Экран и Владимир Высоцкий - [45]
В этом городке можно прямо с улицы постучаться в окно к Ла-евскому и тут же, на подоконнике, получить его подпись на официальном документе. Можно, — Лаевскому же, другие все-таки не решаются, а ему уже все безразлично, — ходить на службу в домашних туфлях и, усевшись на стуле, высоко заложить ногу за ногу, не стесняясь тем, что рваный и грязный носок, — свидетельство домашнего бесприюта — выставлен на всеобщее обозрение. А дома — женщина, которую он успел разлюбить, и надо бежать отсюда, от всего, назад, в Петербург, в Россию.
Всеми этими и другими воспоминаниями и переживаниями Ла-евский делится бурно, бия себя кулаком в грудь, самоуничижаясь. И потому его собеседник, доктор Самойленко (в превосходном исполнении А. Папанова), переполняется сочувствием, советами, уговорами.
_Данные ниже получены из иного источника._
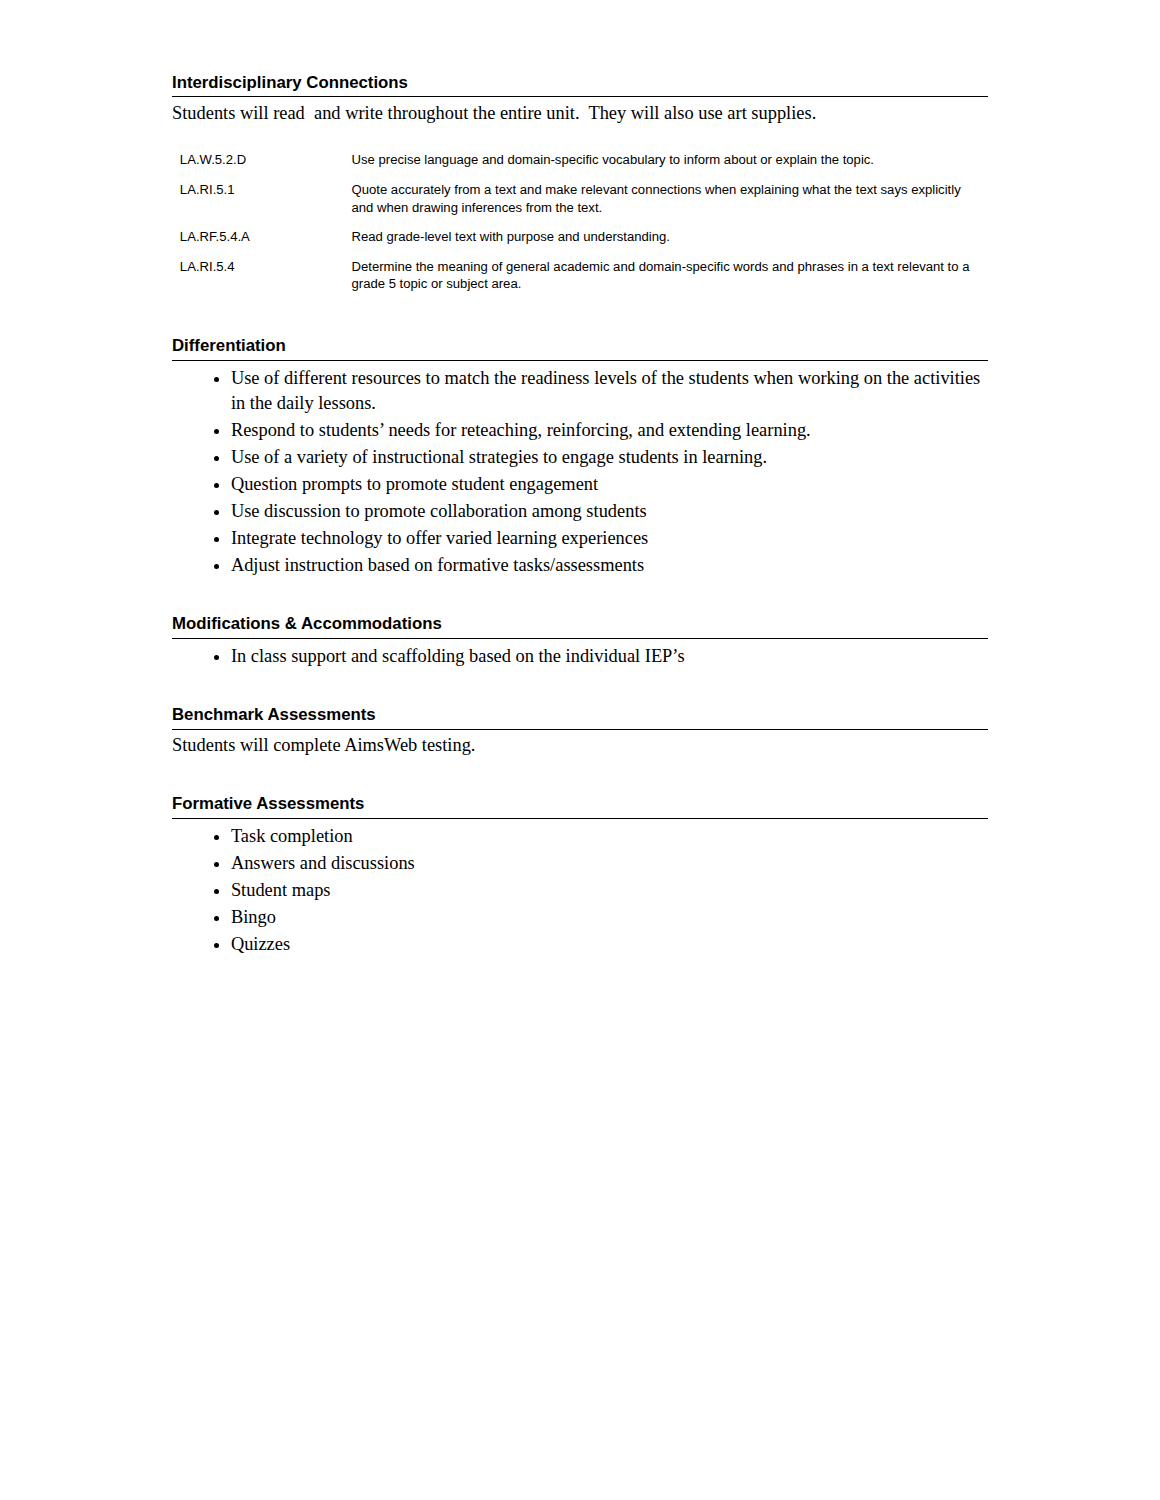Interdisciplinary Connections
Students will read and write throughout the entire unit. They will also use art supplies.
| LA.W.5.2.D | Use precise language and domain-specific vocabulary to inform about or explain the topic. |
| LA.RI.5.1 | Quote accurately from a text and make relevant connections when explaining what the text says explicitly and when drawing inferences from the text. |
| LA.RF.5.4.A | Read grade-level text with purpose and understanding. |
| LA.RI.5.4 | Determine the meaning of general academic and domain-specific words and phrases in a text relevant to a grade 5 topic or subject area. |
Differentiation
Use of different resources to match the readiness levels of the students when working on the activities in the daily lessons.
Respond to students’ needs for reteaching, reinforcing, and extending learning.
Use of a variety of instructional strategies to engage students in learning.
Question prompts to promote student engagement
Use discussion to promote collaboration among students
Integrate technology to offer varied learning experiences
Adjust instruction based on formative tasks/assessments
Modifications & Accommodations
In class support and scaffolding based on the individual IEP’s
Benchmark Assessments
Students will complete AimsWeb testing.
Formative Assessments
Task completion
Answers and discussions
Student maps
Bingo
Quizzes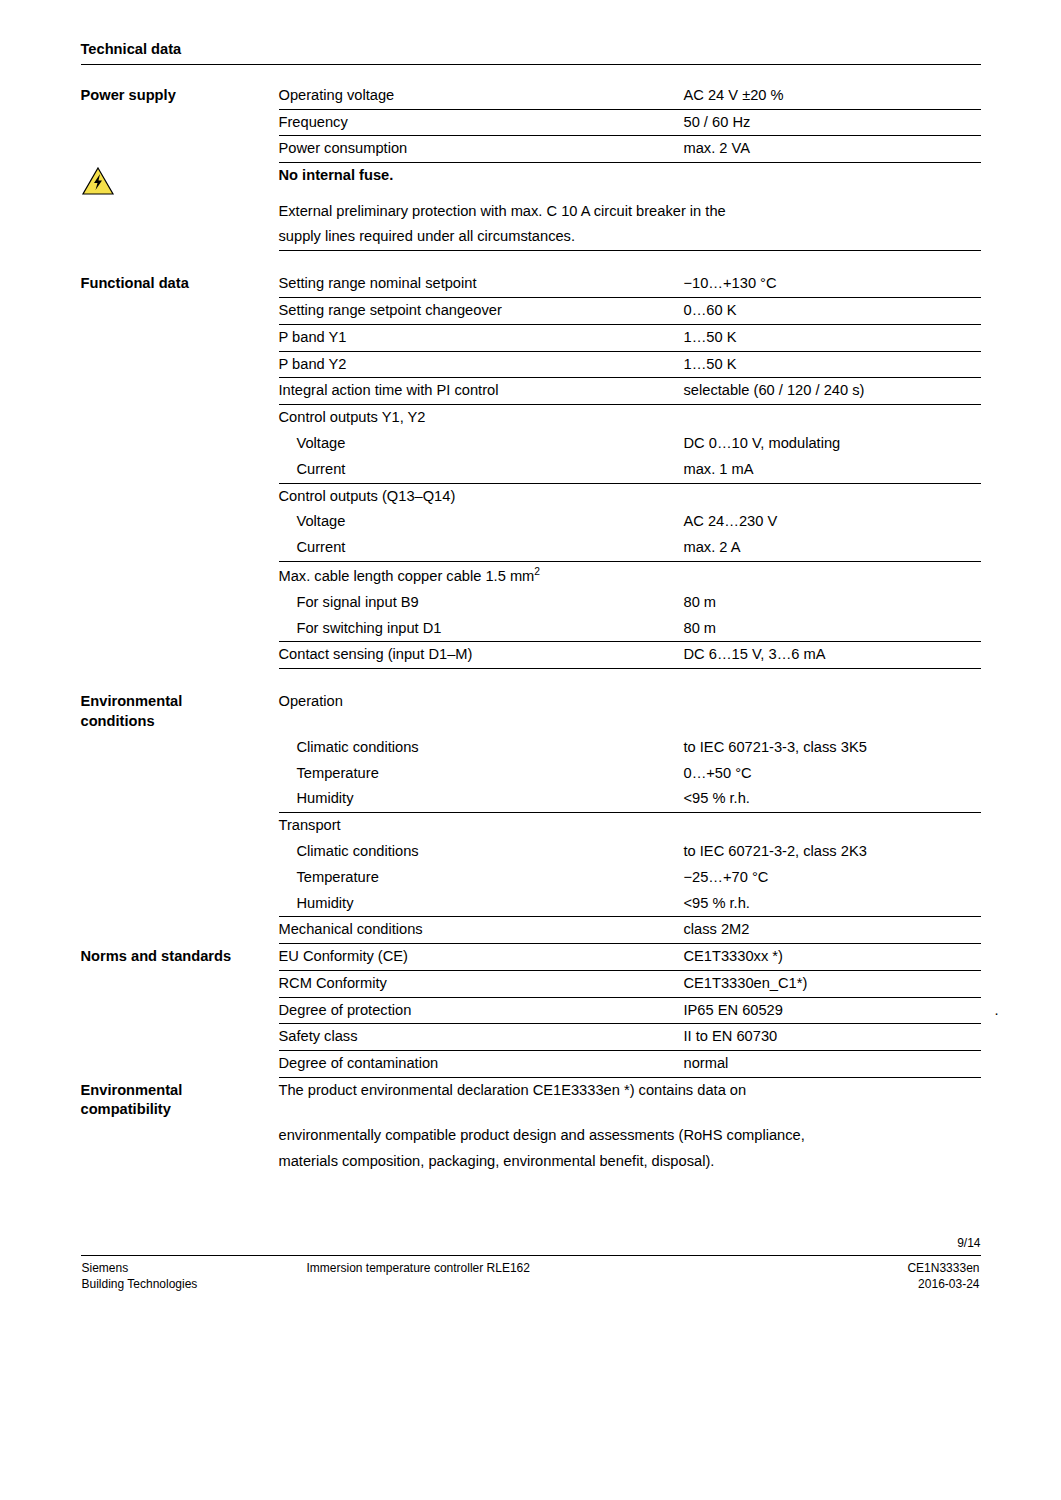Technical data
| Power supply | Operating voltage | AC 24 V ±20 % |
| | Frequency | 50 / 60 Hz |
| | Power consumption | max. 2 VA |
| | No internal fuse. |
| | External preliminary protection with max. C 10 A circuit breaker in the |
| | supply lines required under all circumstances. |
| Functional data | Setting range nominal setpoint | −10…+130 °C |
| | Setting range setpoint changeover | 0…60 K |
| | P band Y1 | 1…50 K |
| | P band Y2 | 1…50 K |
| | Integral action time with PI control | selectable (60 / 120 / 240 s) |
| | Control outputs Y1, Y2 | |
| | Voltage | DC 0…10 V, modulating |
| | Current | max. 1 mA |
| | Control outputs (Q13–Q14) | |
| | Voltage | AC 24…230 V |
| | Current | max. 2 A |
| | Max. cable length copper cable 1.5 mm 2 | |
| | For signal input B9 | 80 m |
| | For switching input D1 | 80 m |
| | Contact sensing (input D1–M) | DC 6…15 V, 3…6 mA |
| Environmental conditions | Operation | |
| | Climatic conditions | to IEC 60721-3-3, class 3K5 |
| | Temperature | 0…+50 °C |
| | Humidity | <95 % r.h. |
| | Transport | |
| | Climatic conditions | to IEC 60721-3-2, class 2K3 |
| | Temperature | −25…+70 °C |
| | Humidity | <95 % r.h. |
| | Mechanical conditions | class 2M2 |
| Norms and standards | EU Conformity (CE) | CE1T3330xx *) |
| | RCM Conformity | CE1T3330en_C1*) |
| | Degree of protection | IP65 EN 60529 . |
| | Safety class | II to EN 60730 |
| | Degree of contamination | normal |
| Environmental compatibility | The product environmental declaration CE1E3333en *) contains data on |
| | environmentally compatible product design and assessments (RoHS compliance, |
| | materials composition, packaging, environmental benefit, disposal). |
9/14
| Siemens Building Technologies | Immersion temperature controller RLE162 | CE1N3333en 2016-03-24 |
Главный герой этого фильма, конечно, не фон Корен, зоолог приехавший в этот край изучать флору и фауну Черного моря, — а Лаевский. Но без фон Корена нет противостояния, нет конфликта. Стреляться на дуэли, перевернувшей затем весь уклад его жизни, Лаевский будет с фон Кореном. И в связи с личностью фон Корена раскрывается личность Лаевского, человека беспорядочного, пьющего и быстро разочаровывающегося во всем, к чему бы он не прикоснулся. Эту-то личность и ненавидит правильный фон Корен.
А фон Корен? Хуже всего, а, следовательно, всего живописнее, о нем может рассуждать Лаевский, его враг и антипод.
— Это натура твердая, сильная, деспотическая… он постоянно говорит об экспедиции, и это не пустые слова… Ему нужна пустыня, лунная ночь: кругом в палатках и под открытым небом спят его голодные и больные, замученные тяжелыми переходами казаки, проводники… и не спит только один он и, как Стэнли, сидит на складном стуле и чувствует себя царем пустыни и хозяином этих людей. Он идет, идет куда-то, люди его стонут и мрут один за другим, а он идет и идет, в конце погибает сам и все-таки остается деспотом и царем пустыни, так как крест у его могилы виден караванам за 30–40 миль и царит над пустыней…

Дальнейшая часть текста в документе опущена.